Peninsula Clinical School, School of Translational Medicine, Monash University, Frankston, Victoria, Australia.
Alzheimers Dement. 2025 May;21(5):e70132. doi: 10.1002/alz.70132.
Identifying individuals with dementia is crucial for prevalence estimation and service planning, but reliable, scalable methods are lacking.
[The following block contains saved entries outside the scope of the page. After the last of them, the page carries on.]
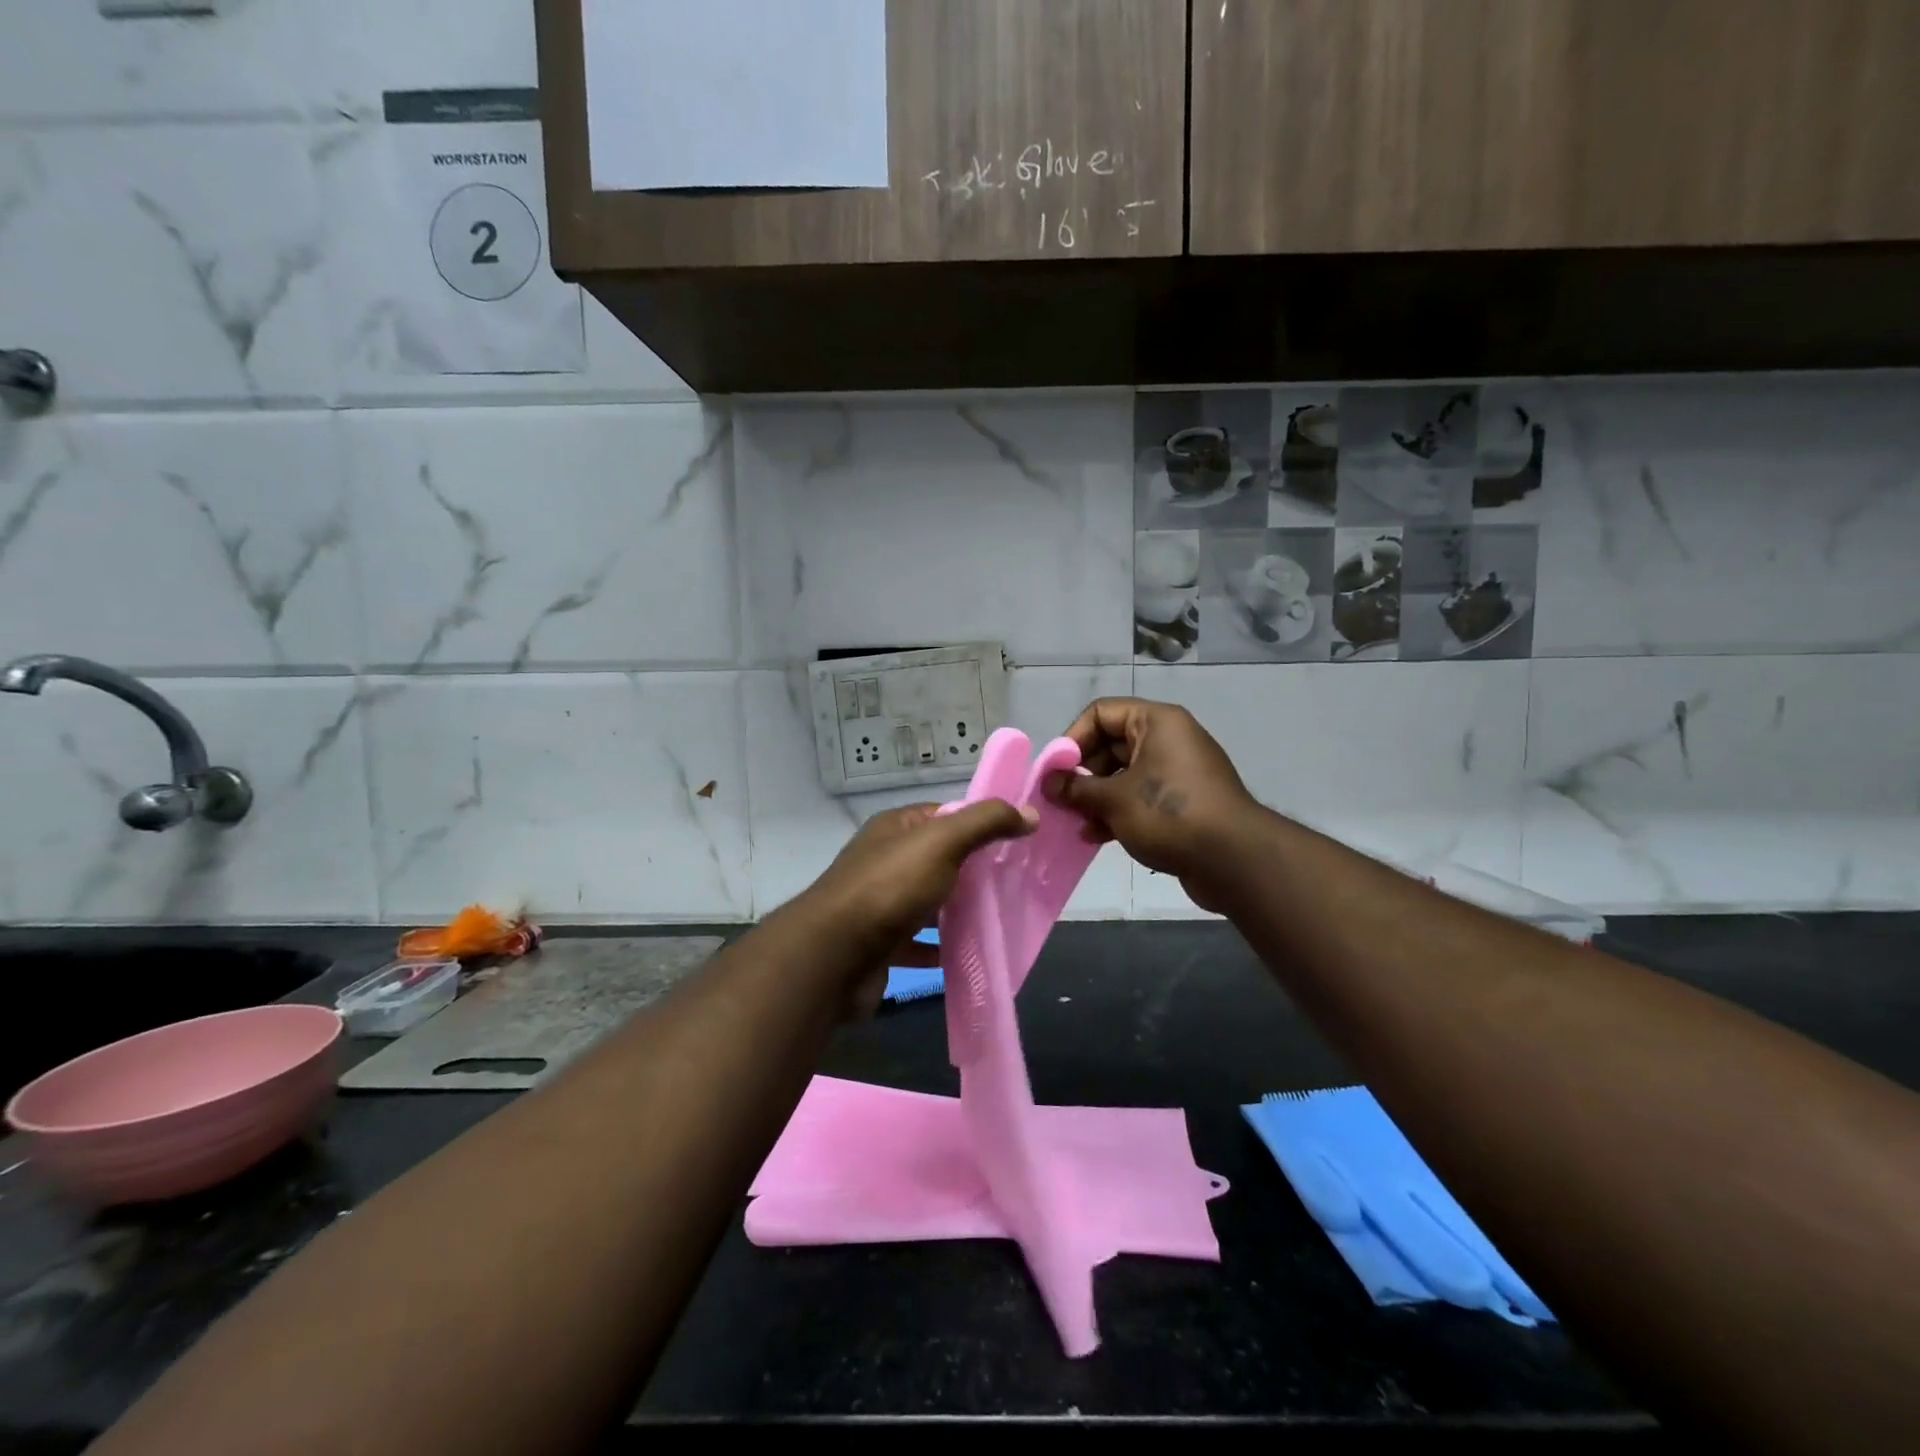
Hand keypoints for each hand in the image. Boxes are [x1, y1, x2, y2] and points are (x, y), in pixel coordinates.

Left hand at [802, 799, 1036, 1015]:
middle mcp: (884, 860)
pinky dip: (941, 947)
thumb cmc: (890, 888)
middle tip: (1014, 884)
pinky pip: (918, 942)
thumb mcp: (943, 842)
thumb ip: (985, 823)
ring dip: (958, 911)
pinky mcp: (880, 944)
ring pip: (929, 902)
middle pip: (939, 860)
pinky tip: (967, 955)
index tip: (1015, 843)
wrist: (834, 956)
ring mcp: (879, 903)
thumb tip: (1029, 813)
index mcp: (895, 828)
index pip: (944, 816)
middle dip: (974, 872)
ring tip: (999, 920)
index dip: (978, 825)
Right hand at [1044, 698, 1255, 910]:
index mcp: (1156, 722)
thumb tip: (1049, 783)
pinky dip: (1117, 812)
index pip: (1101, 713)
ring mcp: (1177, 772)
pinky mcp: (1181, 803)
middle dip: (1082, 773)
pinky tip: (1095, 836)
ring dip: (1095, 797)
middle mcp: (1168, 739)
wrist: (1234, 860)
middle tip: (1060, 800)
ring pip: (1123, 775)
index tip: (1056, 771)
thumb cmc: (1169, 814)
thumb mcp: (1114, 799)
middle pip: (1110, 744)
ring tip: (1074, 821)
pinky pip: (1139, 797)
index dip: (1073, 738)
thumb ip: (1076, 788)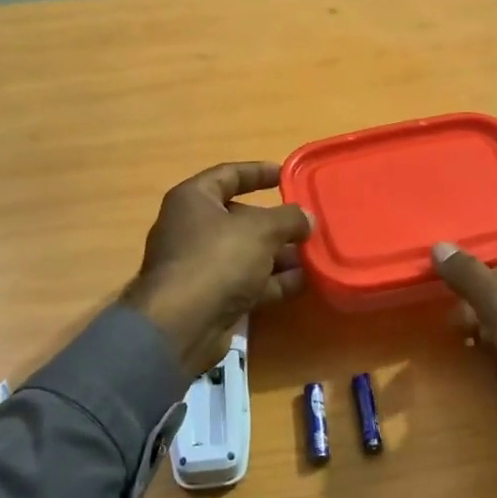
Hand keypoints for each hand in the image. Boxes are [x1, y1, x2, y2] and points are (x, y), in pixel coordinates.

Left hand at [123, 163, 313, 373]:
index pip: (228, 174)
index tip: (285, 174)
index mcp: (193, 200)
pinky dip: (273, 281)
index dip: (257, 172)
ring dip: (280, 254)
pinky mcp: (210, 297)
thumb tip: (308, 218)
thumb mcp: (260, 230)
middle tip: (308, 223)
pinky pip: (247, 281)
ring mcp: (200, 265)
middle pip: (240, 217)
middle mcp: (192, 229)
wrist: (182, 325)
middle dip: (276, 222)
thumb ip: (288, 218)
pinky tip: (304, 281)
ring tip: (315, 253)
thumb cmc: (217, 259)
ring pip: (246, 252)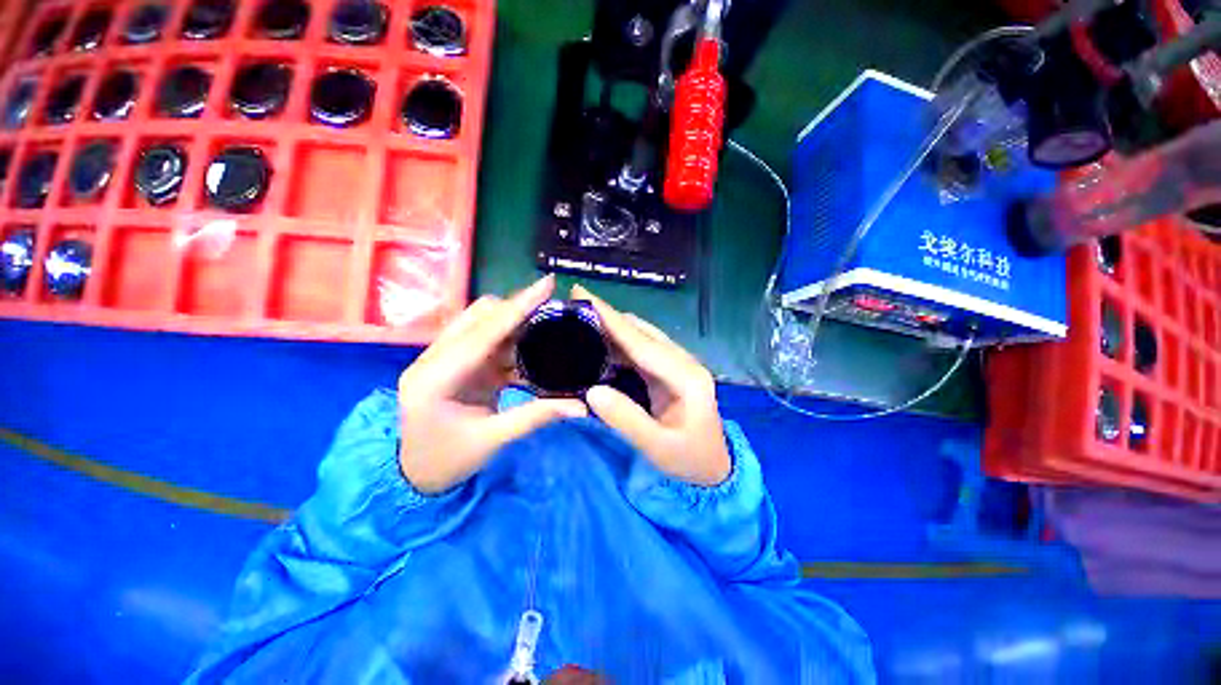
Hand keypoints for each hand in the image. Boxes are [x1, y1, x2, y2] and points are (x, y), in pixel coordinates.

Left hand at [398, 276, 586, 492]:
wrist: (414, 475)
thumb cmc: (447, 461)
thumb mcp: (492, 440)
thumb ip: (536, 417)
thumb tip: (581, 408)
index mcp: (435, 377)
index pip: (484, 332)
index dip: (519, 306)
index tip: (547, 284)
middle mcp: (434, 358)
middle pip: (479, 316)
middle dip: (517, 309)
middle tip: (553, 310)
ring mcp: (442, 358)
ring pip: (482, 324)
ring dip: (514, 322)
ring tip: (546, 323)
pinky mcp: (454, 363)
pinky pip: (486, 341)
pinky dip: (510, 341)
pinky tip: (532, 347)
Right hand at [574, 284, 730, 485]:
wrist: (714, 469)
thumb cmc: (689, 460)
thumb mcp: (657, 447)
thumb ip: (626, 419)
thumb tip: (592, 391)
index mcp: (686, 377)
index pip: (643, 343)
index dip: (612, 319)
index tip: (584, 296)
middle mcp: (684, 363)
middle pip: (642, 333)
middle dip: (609, 317)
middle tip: (575, 306)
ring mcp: (678, 365)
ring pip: (642, 338)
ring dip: (613, 328)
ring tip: (582, 320)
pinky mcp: (670, 372)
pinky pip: (642, 351)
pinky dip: (619, 344)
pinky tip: (600, 343)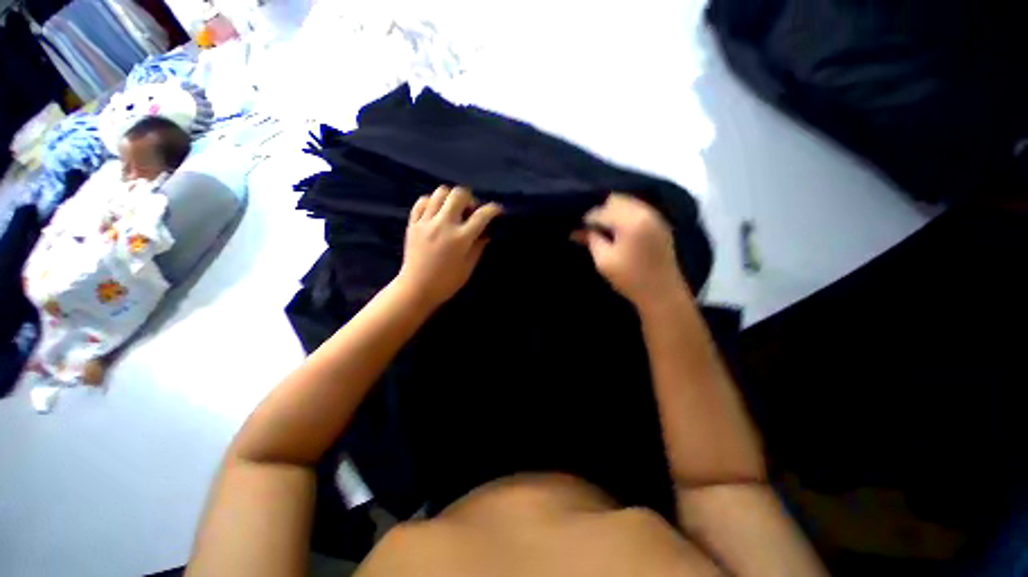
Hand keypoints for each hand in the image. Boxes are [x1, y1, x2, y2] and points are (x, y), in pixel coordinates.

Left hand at [396, 185, 501, 310]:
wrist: (417, 288)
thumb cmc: (447, 282)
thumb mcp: (468, 266)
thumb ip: (479, 246)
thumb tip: (486, 232)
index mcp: (460, 238)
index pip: (481, 215)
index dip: (493, 209)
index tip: (497, 210)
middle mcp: (444, 225)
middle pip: (459, 194)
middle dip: (470, 198)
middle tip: (471, 210)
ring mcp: (426, 222)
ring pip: (440, 193)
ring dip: (451, 197)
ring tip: (453, 210)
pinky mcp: (413, 223)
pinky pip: (422, 202)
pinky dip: (432, 202)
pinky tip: (436, 212)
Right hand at [575, 193, 688, 308]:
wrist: (662, 293)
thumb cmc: (630, 278)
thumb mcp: (604, 261)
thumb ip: (591, 240)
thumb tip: (577, 230)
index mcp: (631, 221)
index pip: (602, 211)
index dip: (587, 219)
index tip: (578, 230)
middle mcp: (645, 212)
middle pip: (617, 199)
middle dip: (601, 211)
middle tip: (591, 228)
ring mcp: (656, 217)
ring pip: (628, 203)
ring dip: (614, 211)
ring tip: (604, 229)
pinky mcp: (660, 225)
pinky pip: (639, 210)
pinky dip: (626, 215)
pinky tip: (619, 230)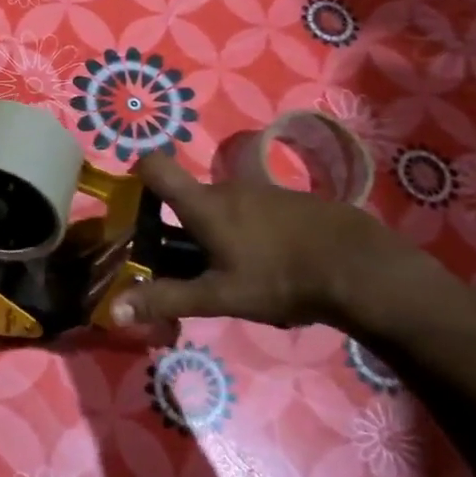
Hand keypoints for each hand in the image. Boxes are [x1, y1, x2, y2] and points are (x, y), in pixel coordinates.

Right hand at [108, 152, 407, 329]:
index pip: (155, 167)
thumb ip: (166, 299)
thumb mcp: (219, 296)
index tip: (135, 203)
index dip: (138, 175)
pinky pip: (254, 212)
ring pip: (224, 207)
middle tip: (184, 265)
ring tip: (232, 273)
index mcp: (203, 205)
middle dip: (180, 226)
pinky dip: (249, 233)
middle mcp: (228, 188)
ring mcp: (263, 191)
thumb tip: (114, 310)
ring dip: (217, 232)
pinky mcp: (291, 201)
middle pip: (190, 198)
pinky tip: (270, 266)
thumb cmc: (279, 278)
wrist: (361, 267)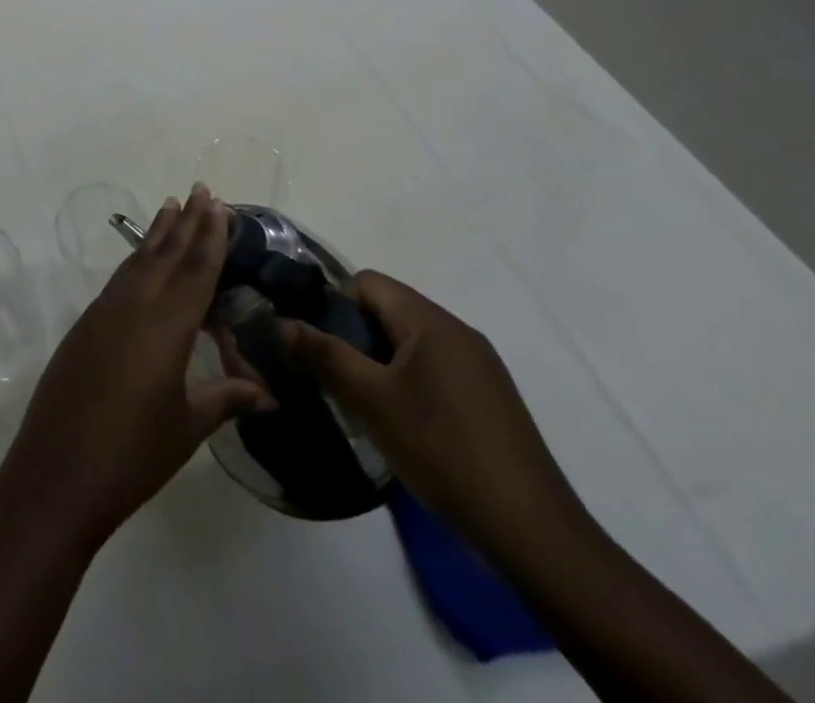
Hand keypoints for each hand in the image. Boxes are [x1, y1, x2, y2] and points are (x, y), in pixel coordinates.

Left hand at [0, 185, 271, 549]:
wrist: (56, 473)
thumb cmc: (132, 455)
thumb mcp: (186, 428)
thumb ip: (224, 399)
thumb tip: (267, 394)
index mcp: (165, 328)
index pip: (195, 272)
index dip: (209, 237)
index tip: (217, 204)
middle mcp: (133, 307)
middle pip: (165, 255)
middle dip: (185, 222)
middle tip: (200, 189)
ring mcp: (103, 313)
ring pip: (137, 262)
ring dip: (157, 234)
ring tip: (170, 207)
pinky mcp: (84, 325)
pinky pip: (118, 281)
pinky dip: (135, 261)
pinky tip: (141, 260)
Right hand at [282, 270, 583, 554]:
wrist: (532, 532)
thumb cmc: (442, 450)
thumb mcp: (371, 401)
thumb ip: (324, 354)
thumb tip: (282, 322)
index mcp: (431, 322)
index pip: (367, 283)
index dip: (335, 305)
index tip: (322, 348)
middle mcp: (459, 331)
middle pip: (389, 309)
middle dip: (355, 337)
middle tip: (339, 380)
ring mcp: (480, 365)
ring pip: (410, 342)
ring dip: (380, 362)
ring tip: (367, 405)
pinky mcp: (490, 397)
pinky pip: (435, 368)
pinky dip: (408, 382)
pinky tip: (405, 425)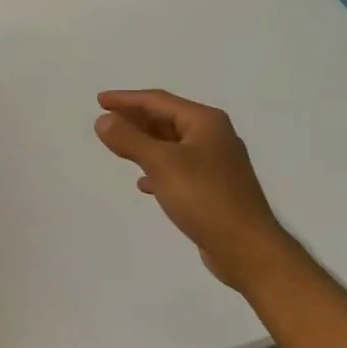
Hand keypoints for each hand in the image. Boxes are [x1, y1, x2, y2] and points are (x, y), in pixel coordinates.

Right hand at [94, 89, 293, 291]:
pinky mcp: (214, 189)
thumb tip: (103, 120)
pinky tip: (143, 183)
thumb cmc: (204, 198)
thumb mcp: (162, 164)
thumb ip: (130, 139)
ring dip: (145, 143)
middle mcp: (214, 137)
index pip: (159, 101)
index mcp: (205, 122)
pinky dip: (158, 169)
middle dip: (136, 119)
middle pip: (167, 120)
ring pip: (172, 145)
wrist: (246, 247)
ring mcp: (216, 164)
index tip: (100, 101)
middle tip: (106, 120)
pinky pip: (179, 169)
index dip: (126, 99)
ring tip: (118, 146)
We developed novel set algorithms using both structured and unstructured electronic health record (EHR) data, applying Diagnostic and Statistical Manual of Mental Disorders criteria for dementia case identification.
Our cohort (n = 1082) included individuals aged ≥ 60 with dementia identified through specialist clinics and a comparison group without dementia. Clinicians from Australia and the United States informed predictor selection. We developed algorithms through a biostatistics stream for structured data and a natural language processing (NLP) stream for text, synthesizing results via logistic regression.
The final structured model retained 16 variables (area under the receiver operating characteristic curve [AUC] 0.853, specificity 72.2%, sensitivity 80.6%). NLP classifiers (logistic regression, support vector machine, and random forest models) performed comparably. The final, combined model outperformed all others (AUC = 0.951, P < 0.001 for comparison to structured model).
Embedding text-derived insights within algorithms trained on structured medical data significantly enhances dementia identification capacity.
Algorithmic tools for detection of individuals with dementia are available; however, previous work has used heterogeneous case definitions which are not clinically meaningful, and has relied on proxies such as diagnostic codes or medications for case ascertainment. We used a novel, dual-stream algorithmic development approach, simultaneously and separately modeling a clinically meaningful outcome (diagnosis of dementia according to specialized clinical impression) using structured and unstructured electronic health record datasets. Our clinically grounded case definition supported the inclusion of key structured variables (such as dementia International Classification of Disease codes and medications) as modeling predictors rather than outcomes. Our algorithms, published in detail to support validation and replication, represent a major step forward in the use of routinely collected data for detection of diagnosed dementia.
识别痴呆症患者对于患病率估计和服务规划至关重要,但缺乏可靠且可扩展的方法。我们利用结构化和非结构化电子健康记录(EHR)数据开发了新颖的集算法,应用《精神疾病诊断与统计手册》标准来识别痴呆症病例。
我们的队列(n = 1082)包括通过专科诊所确诊的≥60岁痴呆症患者以及无痴呆症的对照组。来自澳大利亚和美国的临床医生参与了预测指标的选择。我们通过生物统计学流程开发结构化数据算法,通过自然语言处理(NLP)流程开发文本算法,并通过逻辑回归综合结果。
最终的结构化模型保留了16个变量(受试者操作特征曲线下面积[AUC]为0.853,特异性为72.2%,敏感性为80.6%)。NLP分类器(逻辑回归、支持向量机和随机森林模型)表现相当。最终的组合模型优于所有其他模型(AUC = 0.951,与结构化模型相比P < 0.001)。
将文本衍生的见解融入基于结构化医疗数据训练的算法中,可显著提高痴呆症识别能力。
现有用于检测痴呆症患者的算法工具;然而,以往的工作使用的病例定义异质性大且缺乏临床意义,并且依赖诊断代码或药物等替代指标来确定病例。我们采用了一种新颖的双流算法开发方法,同时并分别使用结构化和非结构化电子健康记录数据集对具有临床意义的结果(根据专业临床印象诊断痴呆症)进行建模。我们基于临床的病例定义支持将关键的结构化变量(如痴呆症国际疾病分类代码和药物)作为建模预测指标而非结果纳入。我们详细发表的算法以支持验证和复制,代表了在利用常规收集的数据检测已确诊痴呆症方面向前迈出的重要一步。